Aman. (2007) . Sejarah Indonesia Abad Ke-19 Penerapan Dan Dampak Sistem Tanam Paksa 1830-1870. Yogjakarta.

Burger, D. (1962). Sedjarah Ekonomis-Sosologis Indonesia. Jakarta: Negara Pradnjaparamita.

C. Fasseur, (1975). Kultuurstelsel en Koloniale Baten: De Nederlandse Exploitatie Van Java 1840-1860. Leiden: University Press.

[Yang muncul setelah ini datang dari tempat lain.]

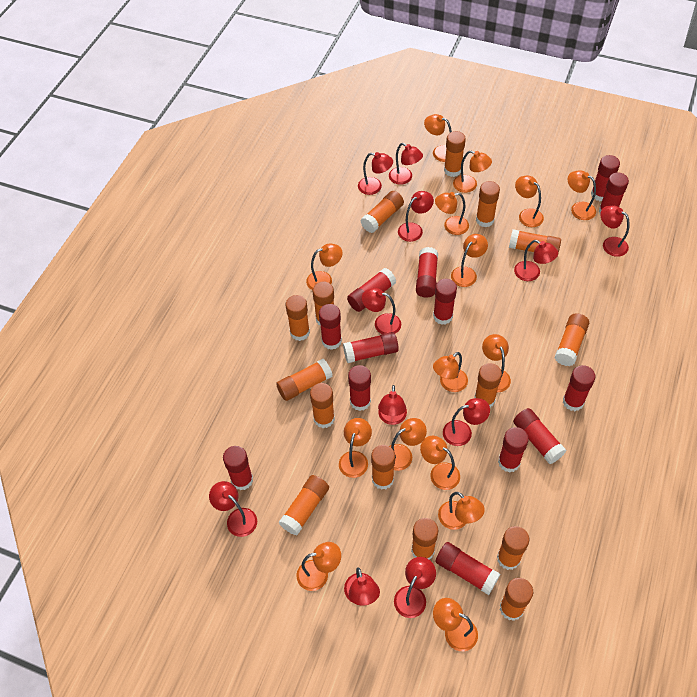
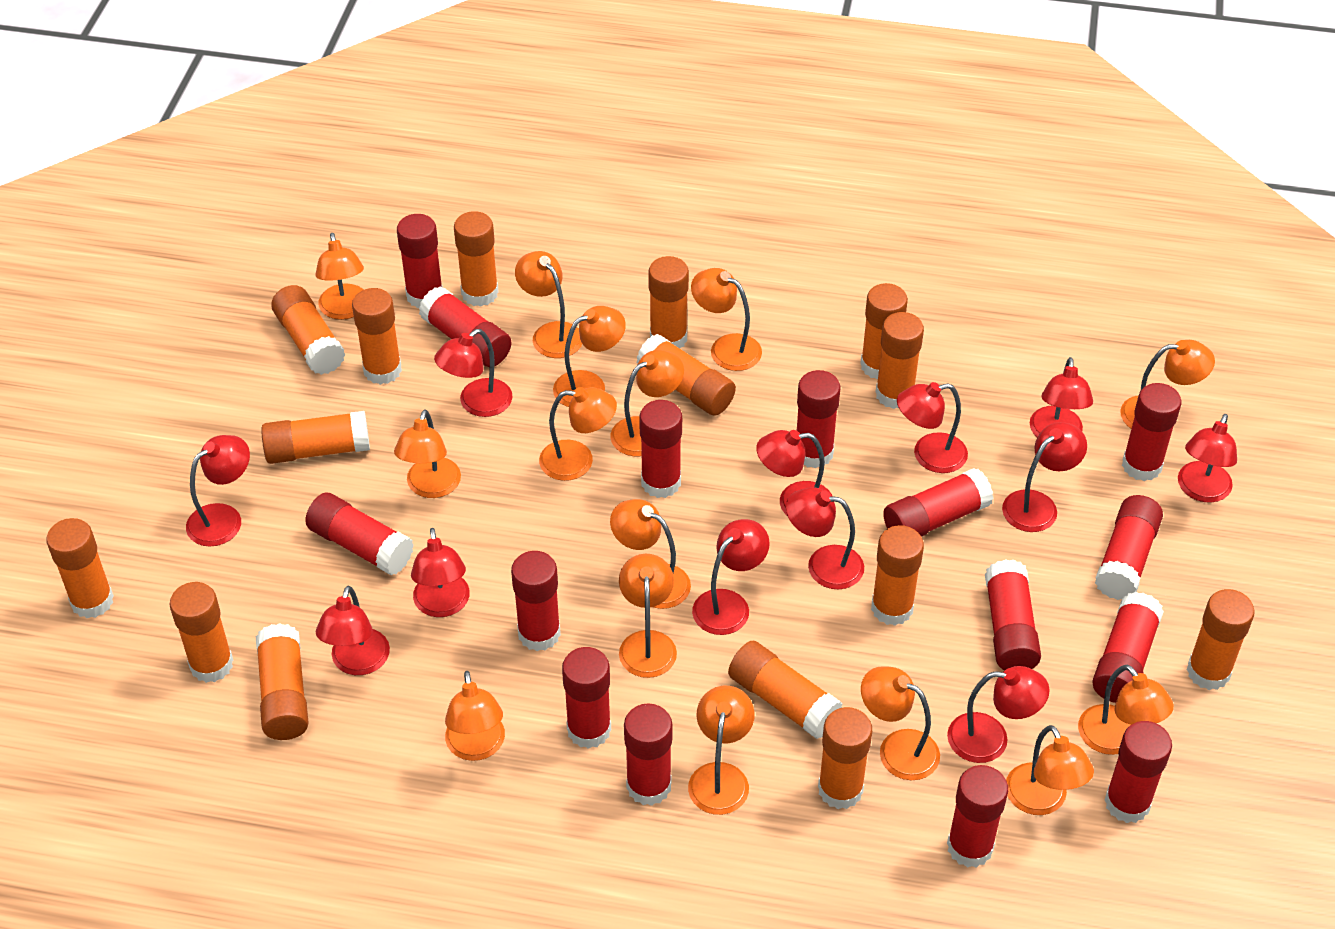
red glue stick: [223,446,253,491] [319,304,342,350] [343,332,399,363] [347,268,396,312] [348,365,371,411] [416,247,438,298] [433,279,457,325] [436,542,500,595] [498,427,529,473] [513,408,566,464] [563,365,596,411] [591,155,620,201] [599,172,629,214] = 13 -> [305,493,414,575] [397,214,443,308] [419,286,512,367] [511,551,561,651] [562,647,611,749] [624,703,673,806] [639,400,682,498] [797,370,841,468] [883,468,994,537] [947,765,1008,868] [985,559,1041,671] [1092,592,1164,703] [1095,495,1163,600] [1105,721,1172,823] [1122,383,1181,481] = 15
red lamp: [209,481,257,537] [344,567,380,606] [358,152,393,195] [362,288,401,334] [378,385,407,425] [389,143,423,185] [394,557,436,618] [398,191,434,242] [443,398,490,446] [514,240,558,281] [600,205,629,257] = 11 -> [186,435,250,547] [316,586,390,675] [411,528,470,617] [434,329,513,417] [692,519,770,635] [756,430,833,515] [786,487,864,589] [897,382,968,473] [947,666,1050,763] [1002,422,1087,532] [1030,357,1093,437] [1178,414,1237,503] = 12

Mulyana,Agus. (2006). KULI DAN ANEMER ; Keterlibatan Orang Cina Dalam Pembangunan Jalan Kereta Api Di Priangan (1878-1924). Makalah disajikan dalam Konferensi Nasional Sejarah Ke VIII yang dilaksanakan oleh Direktorat Sejarah dan Nilai Direktorat Jenderal Sejarah dan Purbakala Departemen Kebudayaan dan Pariwisata Republik Indonesia, Jakarta 14- 17 November 2006.

Vlekke, Bernard.H.M, (2008). Nusantara: Sejarah Indonesia. Jakarta: Kepustakaan Populer Gramedia.